Journal of Immunological Methods | 2003
Markus Wahrmann; Markus Exner; Heinz Regele; Kurt Derfler; Günther F. Körmöczi; Karl Lhotta; Gerhard J. Zlabinger; Georg A. Böhmig
Complement-dependent cytotoxicity (CDC) panel reactive antibody (PRA) testing is used to assess recipient presensitization and post-transplant alloantibody formation in transplant recipients. However, CDC test results can be affected by false-positive reactions brought about by autoantibodies or antilymphocyte reagents. As an alternative to the CDC-PRA assay, detection of HLA alloantibodies using HLA antigen-coated microbeads (FlowPRA test) was recently established. FlowPRA testing, however, does not distinguish between (presumably more harmful) complement-fixing and noncomplement-fixing alloantibodies. In this study, we established a novel assay allowing flow cytometric detection of HLA alloantibody dependent classical complement activation using the FlowPRA test. For the detection of complement activation, FlowPRA beads were incubated with sera from highly sensitized dialysis patients (CDC-PRA reactivity >60%) and then stained for C4 (C4d, C4c) and C3 (C3d, C3c) fragments, as well as C1q deposition using indirect immunofluorescence. We demonstrate alloantibody induced induction of C4 fragment, and in parallel C1q deposition to HLA class I or class II beads. As shown by immunoblotting, C4 staining was not due to the presence of preformed C4 fragment-IgG/M complexes. Indeed, C4 fragment deposition in our in vitro system was demonstrated to result from de novo complement activation. First, inactivation of C4 by treatment of sera with methylamine, which inhibits cleavage of the internal thioester, completely abolished C4 fragment deposition.
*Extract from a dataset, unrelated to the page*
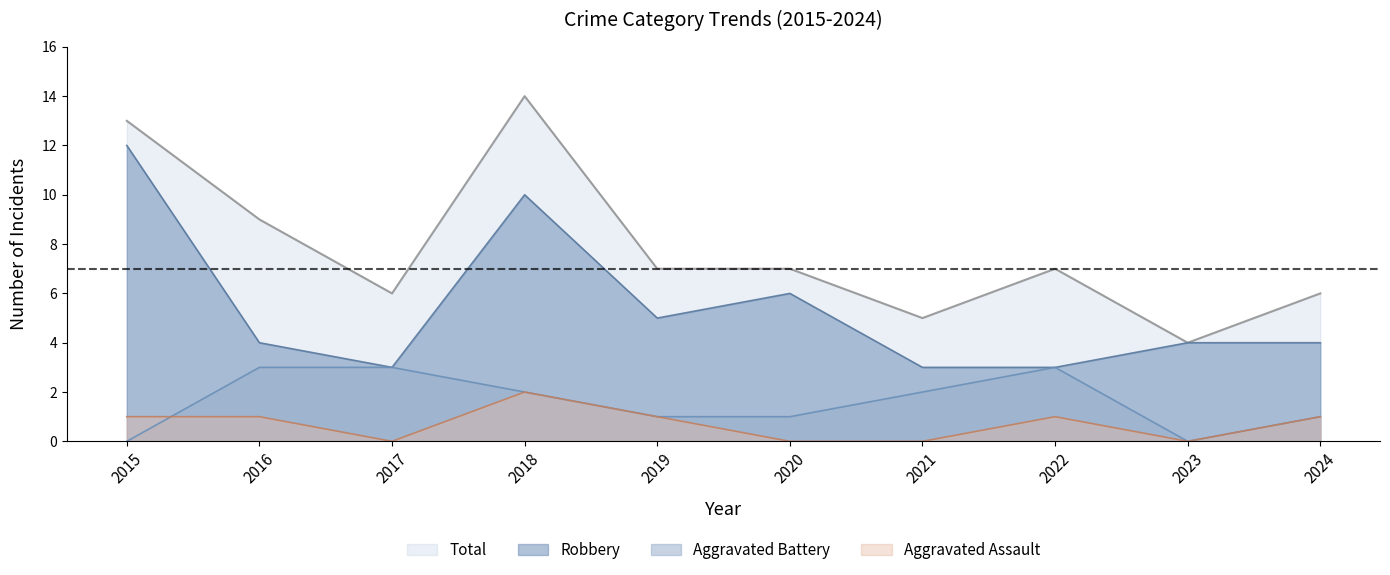

What is the difference between the maximum and minimum values in the Aggravated Battery series?

3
Second, C4 fragment deposition was not observed in the evaluation of C4-free immunoadsorption eluates obtained from highly sensitized dialysis patients. After supplementation with complement, however, eluates induced C4 deposition. Deposition of C4 split products and C1q was temperature-dependent with maximum binding after incubation at 4 degrees C for 60 min. In contrast, maximum C3 fragment deposition was found at 37 degrees C. At this temperature, C3 deposition occurred in an alloantibody and C4-independent fashion, presumably as a result of alternative complement activation. In summary, we describe a novel cell-independent and easy-to-perform PRA test that permits flow cytometry based detection of alloantibody induced classical complement activation. Future studies will have to evaluate its possible relevance as an alternative to CDC-PRA testing in clinical transplantation.